Aim of the task – After locating the line containing "3.收式: 大圓滿調息,向上吸氣,向下吐氣 (,強化呼吸功" in the entries below, please write out that line and the rest through the end exactly. Omit pictures.

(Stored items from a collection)
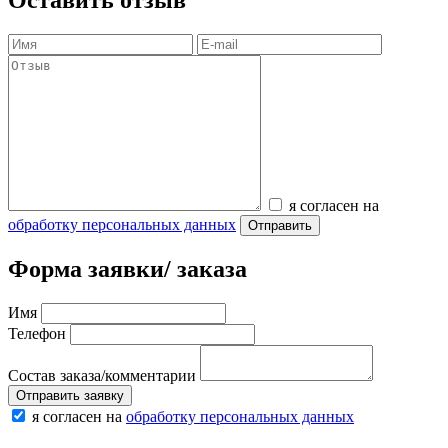
Оставить отзыв
я согласен на
обработку персональных данных
Отправить
Форма заявки/ заказа
Имя
Телефон
Состав заказа/комментарии
Отправить заявку
я согласен на
обработку персональных данных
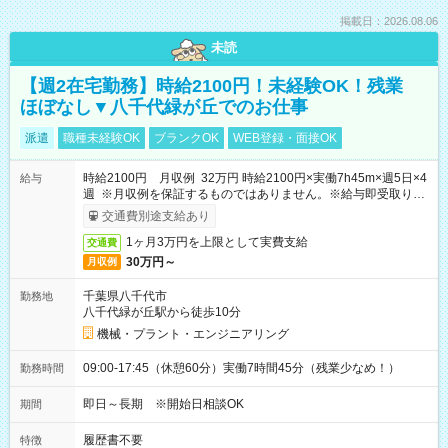
掲載日：2026.08.06
未読
【週2在宅勤務】時給2100円！未経験OK！残業
ほぼなし▼八千代緑が丘でのお仕事
派遣
職種未経験OK
ブランクOK
WEB登録・面接OK
時給2100円 月収例 32万円 時給2100円×実働7h45m×週5日×4
給与
週 ※月収例を保証するものではありません。※給与即受取りサ
ービス利用可（利用条件有）
交通費別途支給あり
1ヶ月3万円を上限として実費支給
交通費
30万円～
月収例
千葉県八千代市
勤務地
八千代緑が丘駅から徒歩10分
機械・プラント・エンジニアリング
09:00-17:45（休憩60分）実働7時間45分（残業少なめ！）
勤務時間
即日～長期 ※開始日相談OK
期間
履歴書不要
特徴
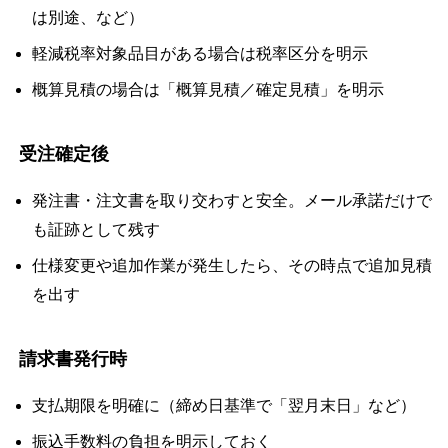
は別途、など）
軽減税率対象品目がある場合は税率区分を明示
概算見積の場合は「概算見積／確定見積」を明示
受注確定後
発注書・注文書を取り交わすと安全。メール承諾だけで
も証跡として残す
仕様変更や追加作業が発生したら、その時点で追加見積
を出す
請求書発行時
支払期限を明確に（締め日基準で「翌月末日」など）
振込手数料の負担を明示しておく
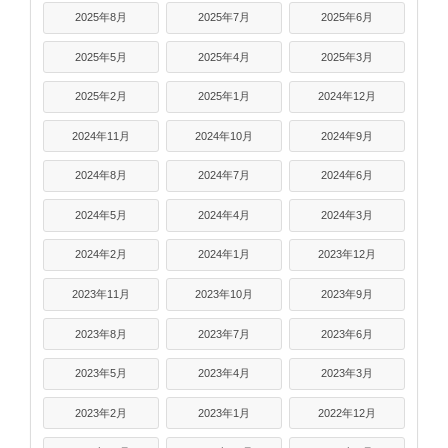
2025年8月
2025年7月
2025年6月
2025年5月
2025年4月
2025年3月
2025年2月
2025年1月
2024年12月
2024年11月
2024年10月
2024年9月
2024年8月
2024年7月
2024年6月
2024年5月
2024年4月
2024年3月
2024年2月
2024年1月
2023年12月
2023年11月
2023年10月
2023年9月
2023年8月
2023年7月
2023年6月
2023年5月
2023年4月
2023年3月
2023年2月
2023年1月
2022年12月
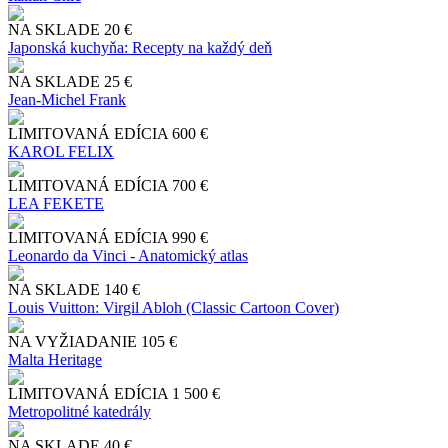
NA SKLADE
20 €
Japonská kuchyňa: Recepty na každý deň
NA SKLADE
25 €
Jean-Michel Frank
LIMITOVANÁ EDÍCIA
600 €
KAROL FELIX
LIMITOVANÁ EDÍCIA
700 €
LEA FEKETE
LIMITOVANÁ EDÍCIA
990 €
Leonardo da Vinci - Anatomický atlas
NA SKLADE
140 €
Louis Vuitton: Virgil Abloh (Classic Cartoon Cover)
NA VYŽIADANIE
105 €
Malta Heritage
LIMITOVANÁ EDÍCIA
1 500 €
Metropolitné katedrály
NA SKLADE
40 €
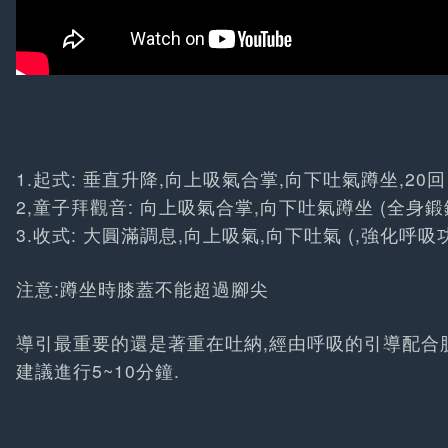
1.起式: 垂直升降,向上吸氣合掌,向下吐氣蹲坐,20回
2,童子拜觀音: 向上吸氣合掌,向下吐氣蹲坐 (全身鍛鍊
3.收式: 大圓滿調息,向上吸氣,向下吐氣 (,強化呼吸功
注意:蹲坐時膝蓋不能超過腳尖
導引最重要的還是著重在吐納,經由呼吸的引導配合肢
建議進行5~10分鐘.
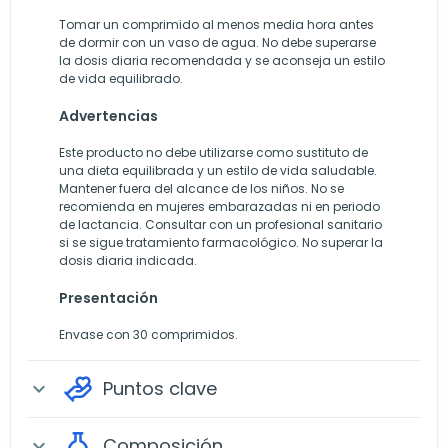
Tomar un comprimido al menos media hora antes
de dormir con un vaso de agua. No debe superarse
la dosis diaria recomendada y se aconseja un estilo
de vida equilibrado.
Advertencias
Este producto no debe utilizarse como sustituto de
una dieta equilibrada y un estilo de vida saludable.
Mantener fuera del alcance de los niños. No se
recomienda en mujeres embarazadas ni en periodo
de lactancia. Consultar con un profesional sanitario
si se sigue tratamiento farmacológico. No superar la
dosis diaria indicada.
Presentación
Envase con 30 comprimidos.
Puntos clave
expand_more
Composición
expand_more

Reply to the task –
3.收式: 大圓滿調息,向上吸氣,向下吐氣 (,強化呼吸功
注意:蹲坐時膝蓋不能超過腳尖
導引最重要的還是著重在吐納,經由呼吸的引導配合肢
建議進行5~10分鐘.
Tomar un comprimido al menos media hora antes
de dormir con un vaso de agua. No debe superarse
la dosis diaria recomendada y se aconseja un estilo
de vida equilibrado.
Advertencias
Este producto no debe utilizarse como sustituto de
una dieta equilibrada y un estilo de vida saludable.
Mantener fuera del alcance de los niños. No se
recomienda en mujeres embarazadas ni en periodo
de lactancia. Consultar con un profesional sanitario
si se sigue tratamiento farmacológico. No superar la
dosis diaria indicada.
Presentación
Envase con 30 comprimidos.
Puntos clave
expand_more
Composición
expand_more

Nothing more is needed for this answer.